AVP/Implementing Organization

Evaluation Methodolgy


Recommendations for the Futute



Executive Summary

I hated the people in Tanzania. Because I was here [in Rwanda] during the genocide, I saw the same things happening in both countries. I hated both places and was traumatized by what I saw. I am a genocide survivor. AVP has done a lot because I am a genocide survivor. They killed my family. When I went to Tanzania, I thought, “at least I am away from the people who killed my family.” But then I saw the same things happening there. I was afraid to come back to Rwanda and have to see the people who killed my family. But then I came to Nemba and took the AVP training—it was there that I learned to forgive. Now, when I go to Gitarama, where I used to live, I am able to talk with those people who killed my family. This is because of AVP.
-- Mukakibibi Patricia, Nemba

Rwanda, though continuing on the road of recovery, is challenged by the return of refugees from Western Tanzania. In an effort to address and alleviate the interpersonal conflict arising in the diverse resettlement camps set up by the Rwandan Government, the African Great Lakes Initiative of the Friends Peace Teams and the Friends Peace House (Urugo Rw’Amahoro), conducted thirty-one Alternatives to Violence Project (AVP) workshops in eastern Rwanda.

The resettlement camps in eastern Rwanda are comprised of returnees from Tanzania, though when and why they left Rwanda is the major factor sparking conflict in these new communities. Both Tutsi and Hutu returnees from Karagwe District of western Tanzania were placed together in these resettlement camps. The Tutsi had fled from 1959 when violence first began against them, while the Hutu fled during and after the genocide in 1994. In Tanzania they lived in separate refugee camps and many of the Tutsi felt that the Hutu could not return to Rwanda because they were implicated in the genocide. When Tanzanians forced all Rwandans to leave Tanzania and return to Rwanda, the Rwandan Government placed them together in resettlement camps in the eastern parts of Rwanda.

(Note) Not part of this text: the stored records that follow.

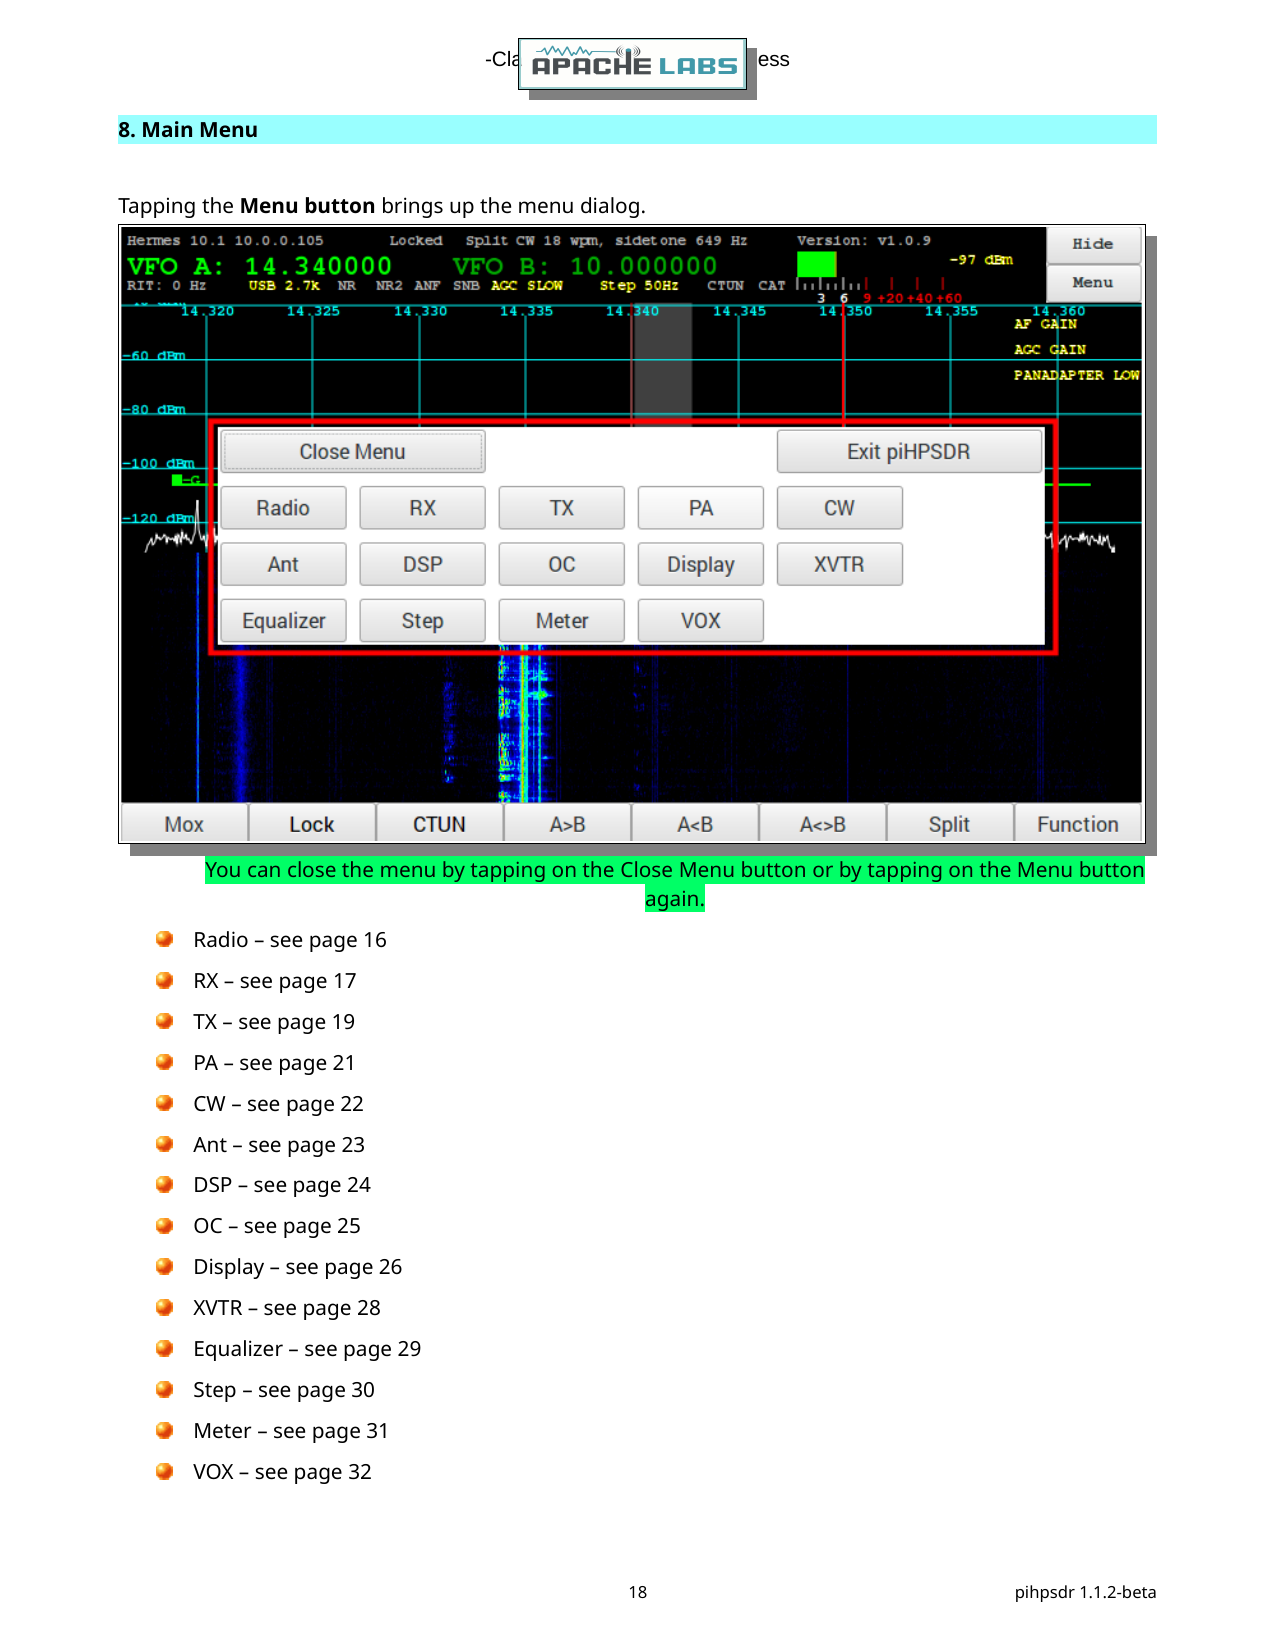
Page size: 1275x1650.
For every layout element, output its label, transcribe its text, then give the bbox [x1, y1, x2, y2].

list VOX – see page 32 [156, 1457, 1157, 1486]
list OC – see page 25 [156, 1212, 1157, 1240]
picture [156, 1095, 173, 1111]
picture [156, 1299, 173, 1316]
picture [156, 972, 173, 989]
list CW – see page 22 [156, 1089, 1157, 1117]
list RX – see page 17 [156, 966, 1157, 994]
picture [121, 227, 1142, 841]
picture [521, 40, 744, 87]
list DSP – see page 24 [156, 1171, 1157, 1199]
picture [156, 1463, 173, 1480]
list You can close the menu by tapping on the Close Menu button or by tapping on the Menu button again. [156, 856, 1157, 912]
list XVTR – see page 28 [156, 1293, 1157, 1322]
list Meter – see page 31 [156, 1416, 1157, 1445]
list PA – see page 21 [156, 1048, 1157, 1076]
picture [156, 1054, 173, 1070]
list Equalizer – see page 29 [156, 1334, 1157, 1363]
subtitle 8. Main Menu [258, 115, 1157, 144]
picture [156, 1136, 173, 1152]
list Step – see page 30 [156, 1375, 1157, 1404]
list Ant – see page 23 [156, 1130, 1157, 1158]
picture [156, 1013, 173, 1029]
text Tapping the Menu button brings up the menu dialog. [118, 191, 1157, 219]
list TX – see page 19 [156, 1007, 1157, 1035]
list Display – see page 26 [156, 1252, 1157, 1281]
picture [156, 1176, 173, 1193]
picture [156, 1422, 173, 1439]
picture [156, 1381, 173, 1398]
picture [156, 1218, 173, 1234]
picture [156, 1340, 173, 1357]
picture [156, 931, 173, 947]
list Radio – see page 16 [156, 925, 1157, 953]
picture [156, 1258, 173, 1275]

The Alternatives to Violence Project (AVP), an international volunteer movement dedicated to demonstrating the power of nonviolence through three-day experiential workshops that provide participants with the tools they need to respond positively to conflict. Following the thirty-one workshops in the Rwandan resettlement camps, this report was conducted as a way to evaluate the impact that AVP can have upon the specific issues at play in these displaced communities.

Through our interviews with almost sixty individuals in resettlement camps, we found that AVP had greatly contributed to the alleviation of anger and conflict in these camps, as well as increased the desire within these communities to actively seek healing and reconciliation. This report seeks to analyze how and why AVP encourages such transformation, and the immediate and long-term effects of such change. We also attempted to identify many of the challenges that AVP faces as it works against hunger, poverty and on-going resentment in resettlement camps. Ultimately we concluded that AVP may need to begin addressing both the material and emotional needs of communities that suffer from life-threatening conditions, either through coordination with other organizations or through its own initiative. A deeper understanding of what exactly AVP has to offer these displaced persons in Rwanda will help us apply the lessons and contributions of AVP more effectively in other parts of world in need of healing.

“It was after the AVP workshop that I started loving my country without fear”, said Mudaheramwa Cyprien. To be able to love Rwanda without fear, to love one’s neighbors, to forgive those who inflicted the wounds upon their hearts, and to live in peace within communities previously saturated with distrust and hatred, are impressive accomplishments.